(Written task):
Put the text lines of all the entries below into a numbered list, leaving out blank lines and the pictures.

[Chart comprehension data]
_ _ _ _ _ _ _

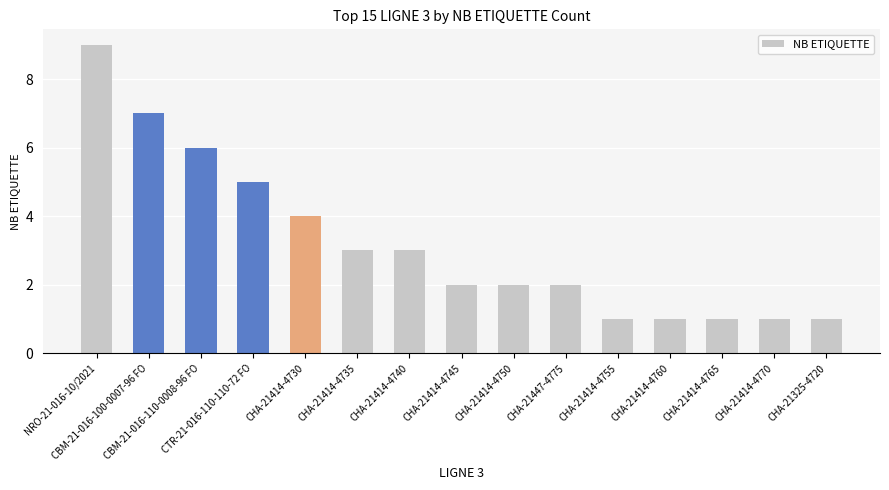

What is the label of the 10th bar from the left?

CHA-21447-4775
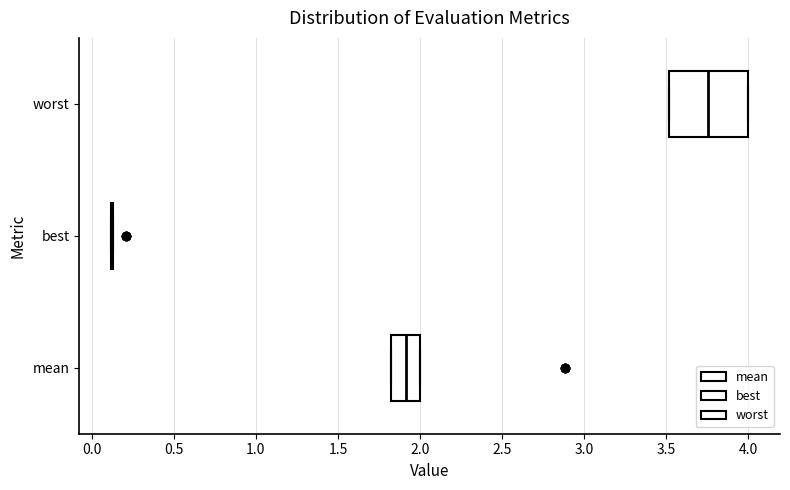

Which box is the widest, from its left edge to its right edge?

worst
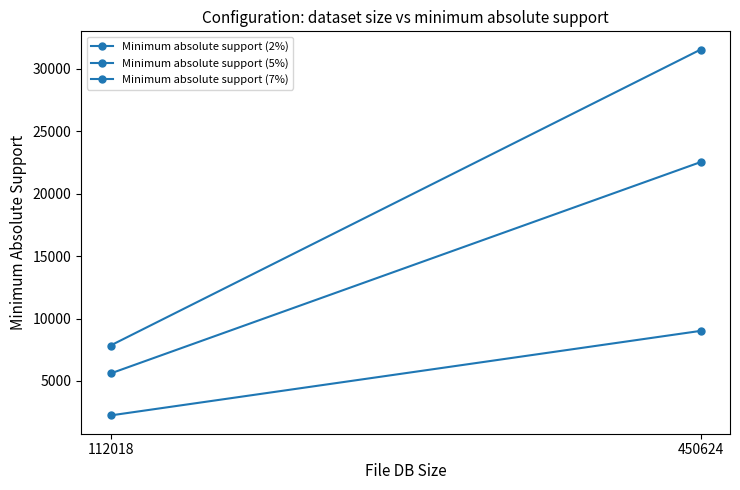

Reading right to left, extract all data points from this chart.

Minimum absolute support (2%): 9012.5	2240.4
Minimum absolute support (5%): 22531.2	5600.9
Minimum absolute support (7%): 31543.7	7841.3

_ _ _ _ _ _ _

(Result below):
1. What is the label of the 10th bar from the left?
2. CHA-21447-4775
3. Which box is the widest, from its left edge to its right edge?
4. worst
5. Reading right to left, extract all data points from this chart.
6. Minimum absolute support (2%): 9012.5	2240.4
7. Minimum absolute support (5%): 22531.2	5600.9
8. Minimum absolute support (7%): 31543.7	7841.3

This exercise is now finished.